Suppose $ a, b, c, d $ are real numbers and $ r $ is a constant. Which values can $ r $ take to make the following set a subring of ring of $ 2\times 2 $ matrices: $$ \left\{ \begin{bmatrix}a&b\\c&d\end{bmatrix}: a+b+c+d=r \right\} .$$
I was thinking one possibility that $ r=0 $, but I had trouble with showing the multiplication is closed. A little help here?
According to the post below, I'd like to add a paragraph:
Actually, the only possibility for $ r $ is $ 0 $, since the additional identity $ 0 $ must stay in there.
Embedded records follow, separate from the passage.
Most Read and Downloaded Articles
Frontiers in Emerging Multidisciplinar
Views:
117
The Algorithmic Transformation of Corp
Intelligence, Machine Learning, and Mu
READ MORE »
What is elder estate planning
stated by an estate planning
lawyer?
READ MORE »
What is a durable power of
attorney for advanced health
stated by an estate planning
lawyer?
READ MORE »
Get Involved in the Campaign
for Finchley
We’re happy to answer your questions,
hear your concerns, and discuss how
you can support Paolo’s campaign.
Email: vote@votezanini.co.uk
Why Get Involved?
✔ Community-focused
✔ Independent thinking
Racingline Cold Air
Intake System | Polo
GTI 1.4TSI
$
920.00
$$ \begin{bmatrix}a&b\\c&d\end{bmatrix}\cdot \begin{bmatrix} a^{'} & b^{'}\\c^{'} &d^{'}\end{bmatrix}=\begin{bmatrix} aa^{'}+bc^{'} &ab^{'}+bd^{'}\\ca^{'}+dc^{'}&cb^{'}+dd^{'}\end{bmatrix} $$
In fact, the set can only be a subring, if it is an additive subgroup first. So the zero matrix should be in the set. This necessarily means $r=0$. Now multiply two such matrices. What do you get? Try to find a counterexample with specific matrices.
More explicitly, try $$ A=\begin{pmatrix} 10 & 25 \cr 0 & -35 \end{pmatrix} B=\begin{pmatrix} 1 & 1 \cr -1 & -1 \end{pmatrix} $$ Then $AB$ is no longer in the set.